:: PROVIDED RECORDS ::
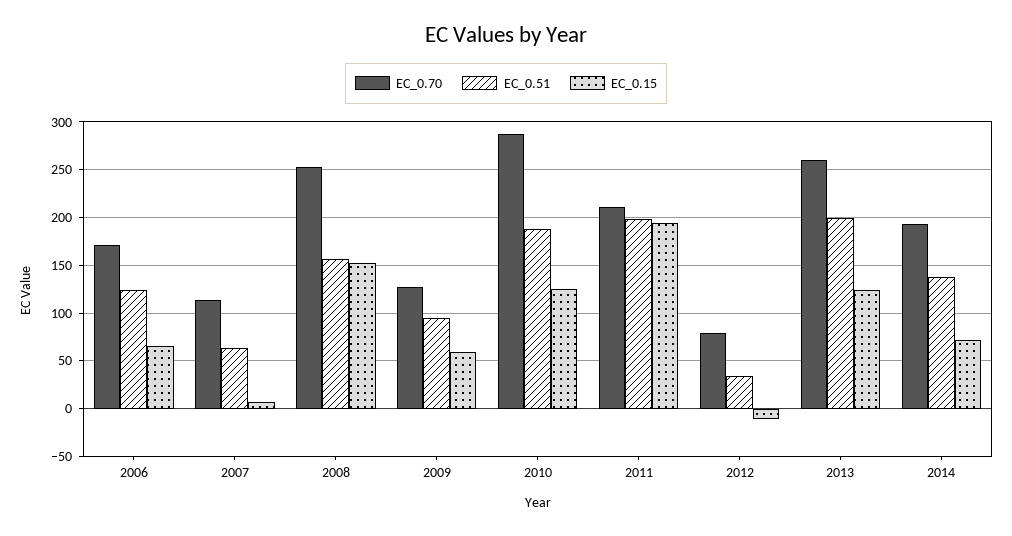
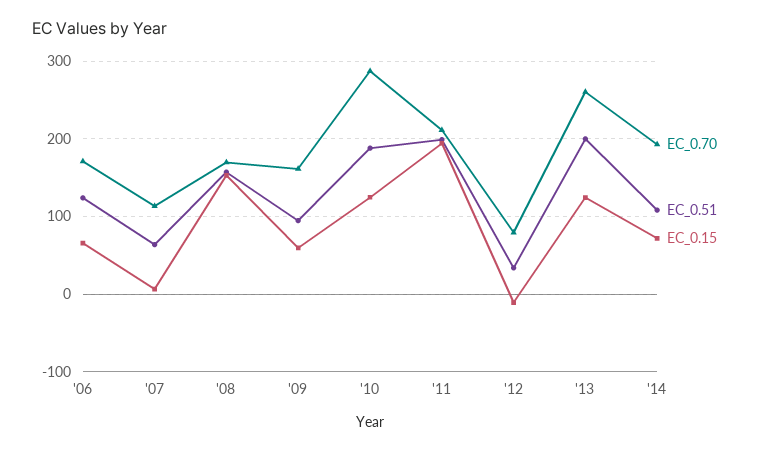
EC_0.70, 2008: 250 -> 170
EC_0.70, 2009: 130 -> 160
EC_0.51, 2014: 140 -> 110

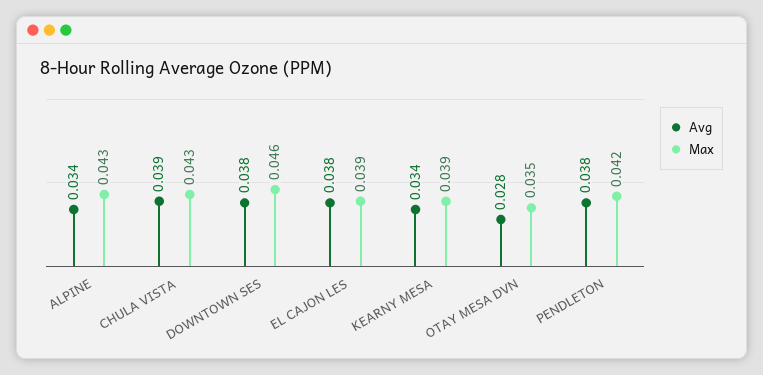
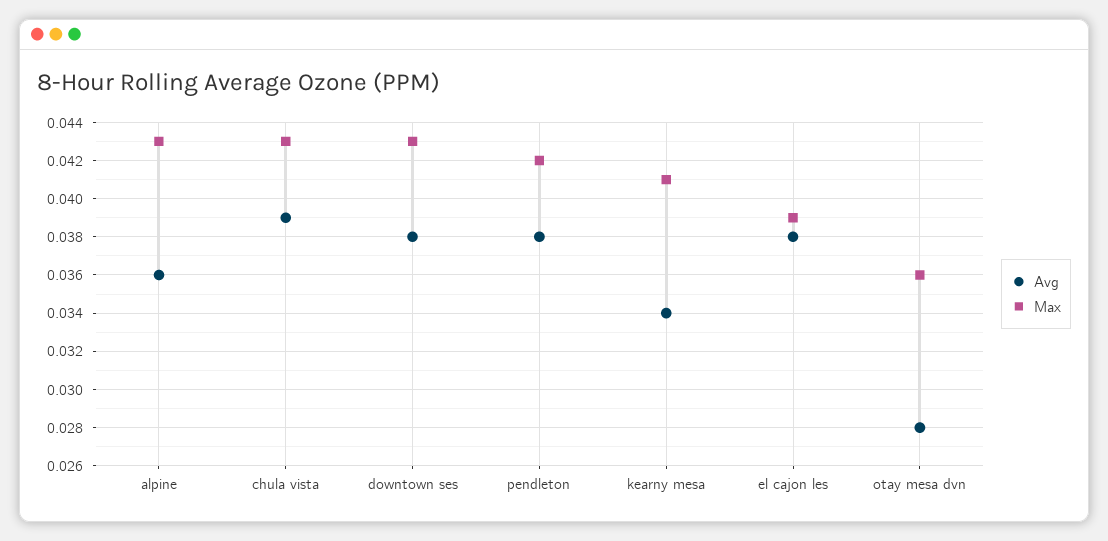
Avg, ALPINE: 0.034 -> 0.036
Max, DOWNTOWN SES: 0.046 -> 0.043
Max, KEARNY MESA: 0.039 -> 0.041
Max, OTAY MESA DVN: 0.035 -> 0.036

:: INSTRUCTIONS TO FOLLOW ::
Without the images, write out each line of the data verbatim.

:: SOLUTION FOR THIS PROBLEM ::
EC_0.70, 2008: 250 -> 170
EC_0.70, 2009: 130 -> 160
EC_0.51, 2014: 140 -> 110

Avg, ALPINE: 0.034 -> 0.036
Max, DOWNTOWN SES: 0.046 -> 0.043
Max, KEARNY MESA: 0.039 -> 0.041
Max, OTAY MESA DVN: 0.035 -> 0.036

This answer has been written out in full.